Stress – Re-Prioritise and Let Go
Stress management is a whole topic on its own. There are many reasons for stress – it could be work, financial, relationships, and so on. When so many things are happening, you can lose control without you realising it. There are many materials around stress management that you can read on. I have also had to deal with this personally over the last few years. A couple of key things you can do when you are overwhelmed with things that helped me:-
- Re-examine each element that is causing you stress/worry, and assess what you can and cannot control.
- On things that you can control, re-prioritise your actions – what are nice-to-do vs the must-do. Basically, stop trying to do it all. Take things one step at a time.
- Look for avenues to make life simpler, or look for quick wins, so that you re-focus your time on the more critical issues
Example – for Mums, if you find you’re always busy running around, cooking and cleaning – plan take out meals alternate days. Probably not the healthiest solution but we can’t have it all. Do what it takes to stay sane so that you can re-focus your energy on the key things that need your attention.
- Get help from family and friends. Seek professional advice or join a support group
- Find an outlet to release the stress – Life is stressful. Sometimes it’s just that. You cannot run away from it. So, create an outlet – get a hobby – painting, writing. Or just simply get away every once in a while for some ‘me’ time.
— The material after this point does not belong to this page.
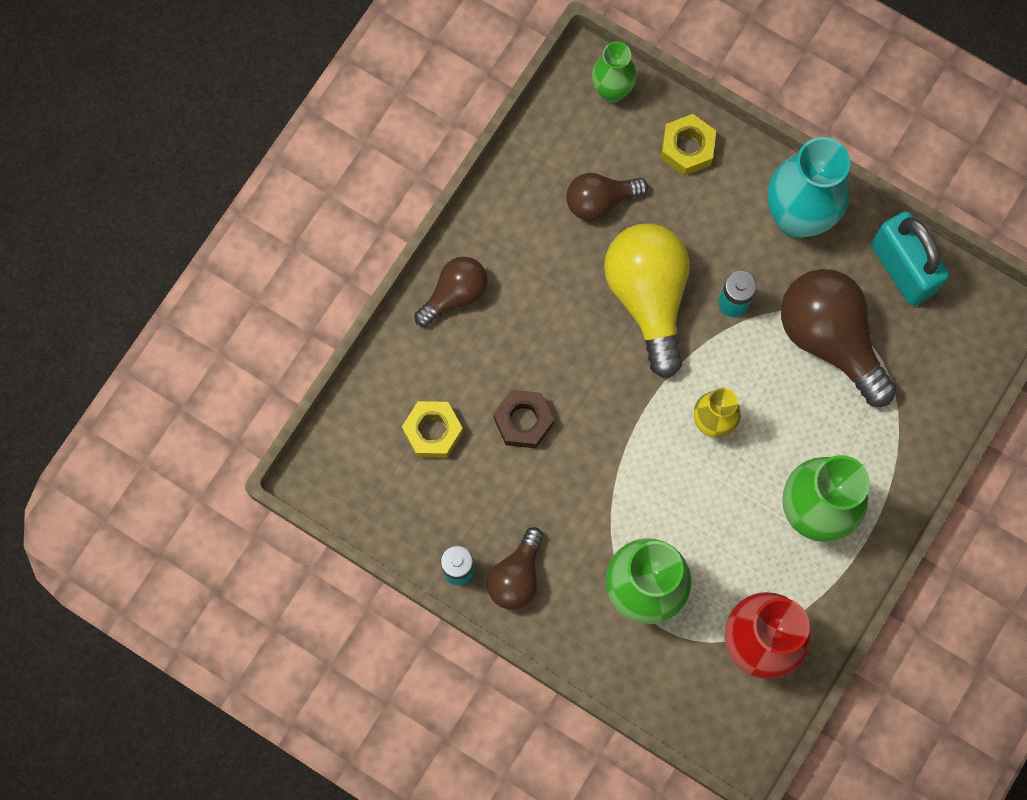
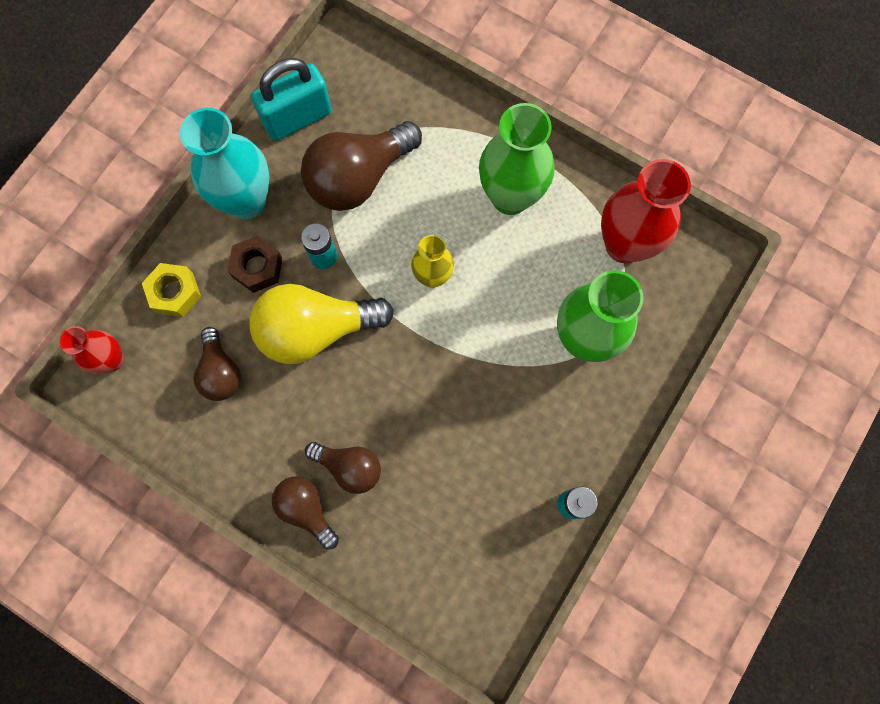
camera: 90 degrees left, 0 degrees up
(433, 431) = (441, 530): yellow nut -> none
(516, 576) = (575, 450): brown light bulb -> brown light bulb (349, 467)
(523, 421) = (431, 444): brown nut -> brown nut (257, 267)
(612, 91) = (112, 360): green vase -> red vase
- For those who believe in religion – I believe every religion preaches the same – ‘everything happens for a reason’. For everything that happens to you, that holiday that you missed, that promotion that you didn’t get – there are reasons for that. Maybe the holiday would have busted your savings (in my case – the volcano erupted and people were stranded not being able to fly in/out – so good that I missed that particular holiday – true story). Maybe that promotion will cause you too much stress because the line manager is unreasonable and demanding. So don’t be stressed about things that are beyond your control. Believe that everything happens for a reason, and things will work itself out. Just do your best in what YOU are able to control.
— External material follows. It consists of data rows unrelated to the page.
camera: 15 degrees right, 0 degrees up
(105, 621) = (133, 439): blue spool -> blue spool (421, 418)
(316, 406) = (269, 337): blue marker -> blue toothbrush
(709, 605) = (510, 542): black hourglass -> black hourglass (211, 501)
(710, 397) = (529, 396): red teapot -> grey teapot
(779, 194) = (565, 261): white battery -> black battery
Whatever it is, everyone’ situation is unique. If it does get overwhelming for you, do reach out for help.
Avoiding confrontations, and keeping things bottled up, especially in a relationship is dangerous. Over time – it creates mistrust and resentment. You may also end up snapping at every little thing or make sarcastic or hurtful comments every now and then, or even just give the silent treatment to the person you are upset with, (or other unrelated parties). If not managed, anything can trigger a major outburst from you.
Having difficult conversations is not easy. But to work things out and for your peace of mind, you need to get the issues out in the open in a non-aggressive manner; and have an honest conversation of how to move forward. Look also at the positive sides of the person and situation. Sometimes you have so much pent-up that you see only the negative. For couples, seek counselling if needed – sometimes it helps to have an outsider mediate the conversation to ensure a balanced conversation.
Everyone gets angry, most important is to be able to channel it appropriately. You may think this is a trivial topic, but it is not especially to those at the receiving end. Life is short – isn’t it better to focus on making happy memories?
Disclaimer: I am not a professional. This is a personal sharing of my own journey. If you have chronic anger issues, please reach out for professional help. If your family member or friends are having anger issues and it is impacting you and may or causing mental/physical harm, please get support from professionals.